Progress Report

Video Here: video

Project Summary

CreativiTree is a deep learning tool that “hallucinates” new images of Trees and generates them for the player in-game. CreativiTree is fed thousands of images of trees using generative adversarial networks in order to “hallucinate” new images of trees and then turning them into minecraft objects using malmo.

Approach

Following the orginal work of Ian Goodfellow on “Generative Adverserial Networks”, and consequently the work of several researchers from the University of Michigan on “Generative Adversarial Text to Image Synthesis”, this project focuses mainly on Image Systhesis (Hallucinating Images) and further explore its applications.

The Learning
In order for CreativiTree to “learn” about trees, we used a TensorFlow implementation of Deep Convolutional Generative Adverserial Network (DCGAN) that we found on github. This, along with thousands of 32x32 color tree images from the CIFAR-100 dataset.

We trained the DCGAN and found the higher number of epochs the better in general. The generated trees started looking better and better, but towards the end, the trees started looking strange. We think this is because the DCGAN is learning the background of the images, instead of the tree itself.

epoch_2 epoch_10 epoch_75

In the future, we would remove the background before training the GAN, instead of removing the background when we process the image in Malmo.

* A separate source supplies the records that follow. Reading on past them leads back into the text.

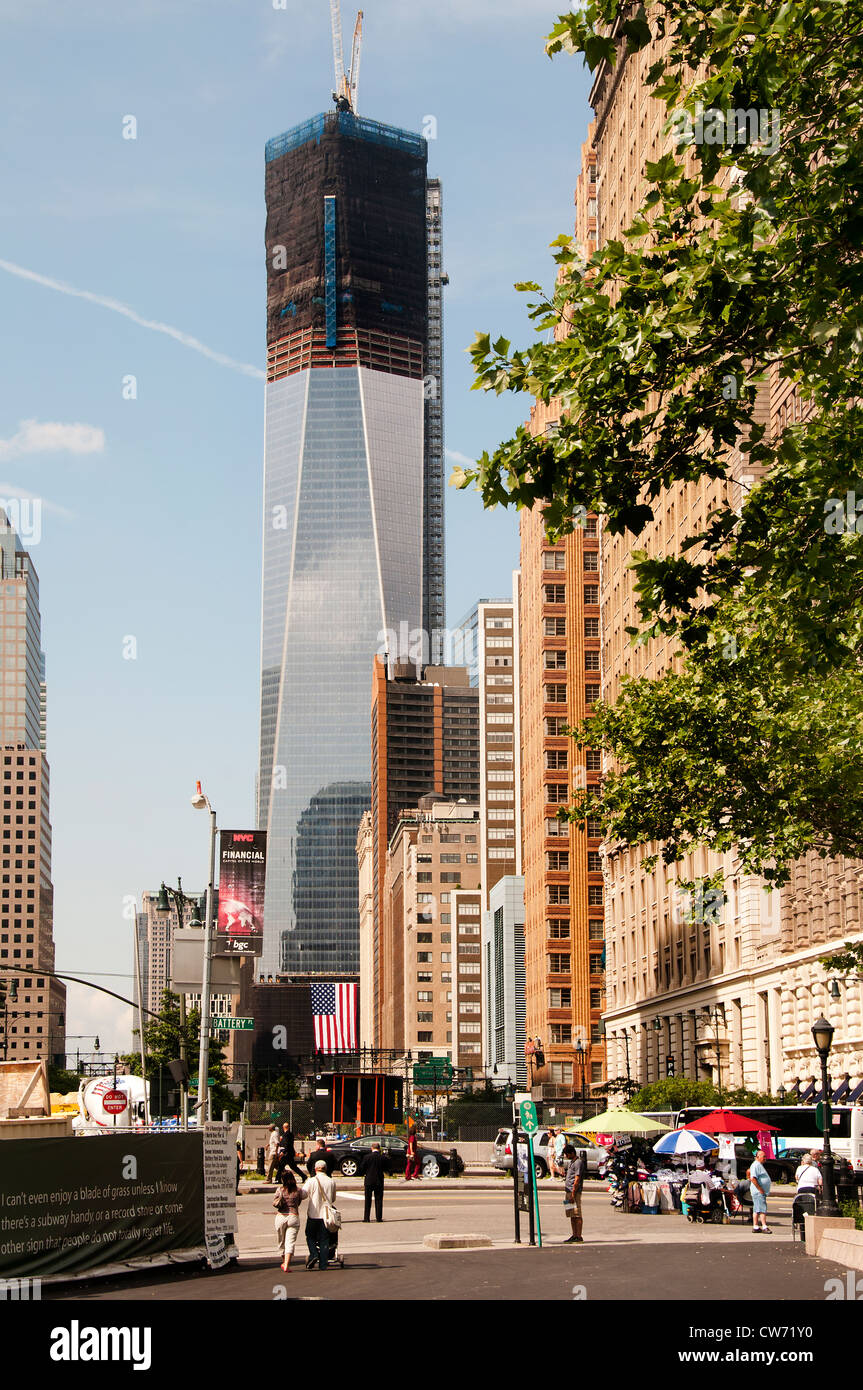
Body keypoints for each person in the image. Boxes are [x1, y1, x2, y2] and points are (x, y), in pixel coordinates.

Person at [304, 1158, 337, 1271]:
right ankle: (323, 1264)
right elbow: (333, 1199)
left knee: (310, 1236)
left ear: (315, 1169)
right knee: (324, 1239)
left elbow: (303, 1194)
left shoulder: (311, 1181)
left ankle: (314, 1254)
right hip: (326, 1215)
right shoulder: (331, 1181)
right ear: (326, 1169)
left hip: (313, 1214)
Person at [273, 1170, 307, 1272]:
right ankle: (287, 1264)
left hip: (281, 1217)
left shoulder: (280, 1190)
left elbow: (274, 1201)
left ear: (283, 1179)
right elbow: (305, 1195)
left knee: (281, 1241)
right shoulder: (298, 1191)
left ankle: (284, 1261)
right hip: (293, 1216)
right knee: (290, 1242)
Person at [562, 1144, 586, 1243]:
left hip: (574, 1192)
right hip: (568, 1191)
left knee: (577, 1214)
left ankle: (579, 1236)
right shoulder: (571, 1162)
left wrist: (573, 1194)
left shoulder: (578, 1162)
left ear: (572, 1153)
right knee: (571, 1214)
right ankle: (574, 1234)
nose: (566, 1156)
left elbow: (577, 1179)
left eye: (567, 1154)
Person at [360, 1140, 386, 1222]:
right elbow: (387, 1168)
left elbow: (362, 1168)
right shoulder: (382, 1157)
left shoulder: (367, 1157)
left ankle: (366, 1218)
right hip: (379, 1180)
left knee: (367, 1200)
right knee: (378, 1200)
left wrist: (365, 1173)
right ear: (379, 1149)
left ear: (372, 1148)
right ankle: (379, 1217)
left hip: (369, 1180)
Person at [747, 1148, 772, 1233]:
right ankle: (764, 1226)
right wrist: (760, 1189)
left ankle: (756, 1226)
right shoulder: (756, 1165)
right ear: (758, 1157)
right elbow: (753, 1178)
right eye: (763, 1156)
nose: (765, 1158)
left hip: (758, 1191)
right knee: (762, 1209)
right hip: (758, 1191)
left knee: (757, 1209)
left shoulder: (758, 1165)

Malmo We used the Python Imaging Library to convert each image to RGB representations in Python. We then used the webcolors API, to convert each pixel to a color that can be rendered in Minecraft. At first, we needed to tweak the colors so that it would accurately convert to the correct colors, and the resulting (unscaled) images are as follows:

Next, we scaled the representations into 10x10 models, which looked kind of strange, but they were player size. Something we could improve on is scaling the images to look more like the unscaled versions.

The results of our prototype:

Unscaled 32x32 tree images converted into Minecraft:

t1 t5 t3

Scaled 10x10 trees in Minecraft (player size):

t1 t5 t3

Final product

trees

alt text

Evaluation

A large part of our evaluation is qualitative and we broke it down into two parts:

  1. Did our project generate tree images that actually look like trees?

  2. Do the Minecraft representations of the trees look like trees, and are they similar to the original images?

For the first evaluation, we analyzed the results of generator given different epochs. At first we trained the DCGAN using 35 epochs, which gave us somewhat-realistic looking images. After that we trained it using 45 epochs, which yielded even better results. From then on we trained an additional 65 epochs, which started to develop detailed and even more realistic-looking results. However, as the epochs approached 100, the GAN started learning the backgrounds of the trees, and generating strange looking trees, like they were on fire or pure blue sky. Images that came out of this 110-epoch neural net were hit-and-miss in the sense that some images looked good but others looked clearly strange, but as a whole we got enough samples for images that were suitable to use in Minecraft.

For the second evaluation, we converted the images into unscaled and scaled versions of the images in Minecraft. The unscaled images were much more realistic, and as seen above, they are quite good representations of the images! However, once we scaled the images down to 10x10 player size, the minecraft representation was not as similar to the original image, we think this is because of data loss in compressing the images, which dilutes the color in the image.

Remaining Goals and Challenges

Our prototype currently uses an off the shelf DCGAN in order to perform image synthesis. Our main objective over the next 2-3 weeks is to code our own Generative Adversarial Neural Network and have more flexibility when it comes to improving its individual parts in order to hallucinate more realistic looking trees.

We would like to remove the backgrounds from the dataset before training, as some of our epochs showed that the GAN was actually learning from the background instead of the tree image and shape itself (sometimes it was pure blue as in the sky).

In scaling the images, we would like to make the scaled versions of the images more realistic, and more representative of the unscaled images in Minecraft.

In addition, we would like to expand our DCGAN to generate images of objects other than trees.